If you love the idea of couch surfing, take it to the next level with a Costa Rican homestay. Live with a local family and for a very reasonable rate – around $15-$20 per day – you’ll receive a private room, two meals daily, and weekly laundry service. In addition to being very economical, homestays are a great introduction to Costa Rican culture, the country’s best crash course in the Spanish language, and an excellent way to make lasting friendships. Keep in mind that you’ll be sharing your family’s home, so there may be rules governing general cleanup, opposite-sex sleepovers, and noise levels.
House or Pet Sitting
When expats leave the country for extended periods, they often contract house and pet sitters to watch over their home and furry family members. Get involved in online expat communities, like Yahoo groups or Costa Rica forums, and advertise your housesitting services. If you have experience, mention it. You may find reduced-rent situations, free housesitting, or even paid gigs depending on the skills required and household responsibilities. If you’re having trouble finding a job, check out international housesitting websites; the annual membership fee is less than one night’s hotel stay, making this a good investment in future lodging.
If you’re leaving a house behind to set out on your Costa Rican adventure, house swapping may be for you. In exchange for a week or more at your home, you’ll swap keys with a Costa Rican homeowner. This is a wonderful way to explore local neighborhoods and get a feeling for living on your own in Costa Rica. Several international house swapping websites exist, and Craigslist also has a free swapping section.
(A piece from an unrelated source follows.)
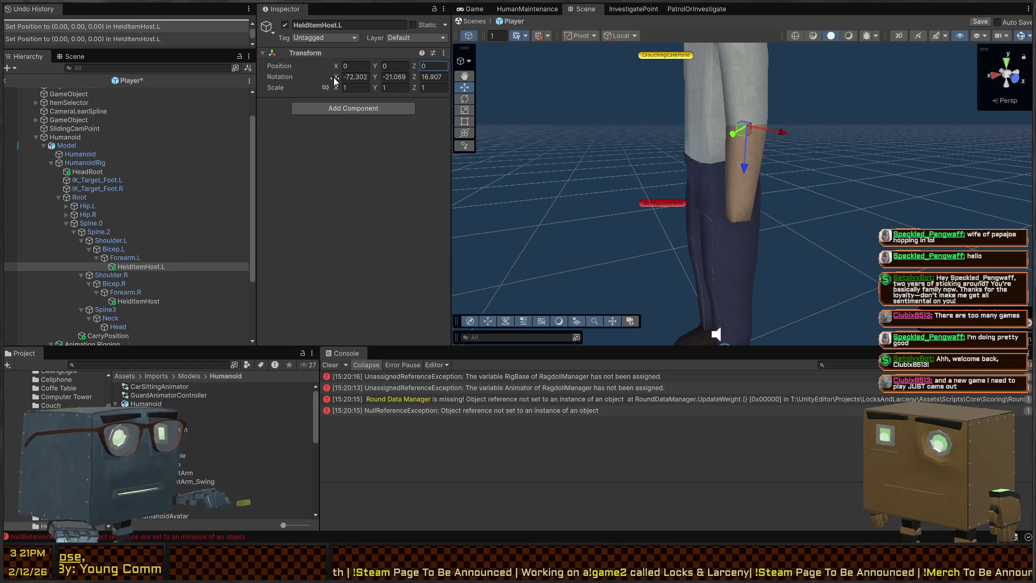
key(Tab)
text(0)
key(Tab)
text(0)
Like aparthotels, short-term house rentals come fully equipped with almost everything you need to live comfortably. Vacation rental websites brim with weekly rentals, while online classifieds can point you to monthly commitments. In general, vacation rentals are more upscale, while a monthly rental will net you a better deal, as low as $15+ per day, often including high-speed Internet and cable TV.
Costa Rica’s national parks and private reserves offer a wide variety of volunteer opportunities. Help with park maintenance, turtle research, orphaned animal care, beach cleanup, trail creation and other essential activities. For a very reasonable rate, usually $10-$40/day, you’ll be treated to room and board, volunteer training, and a unique experience that doubles as a resume builder.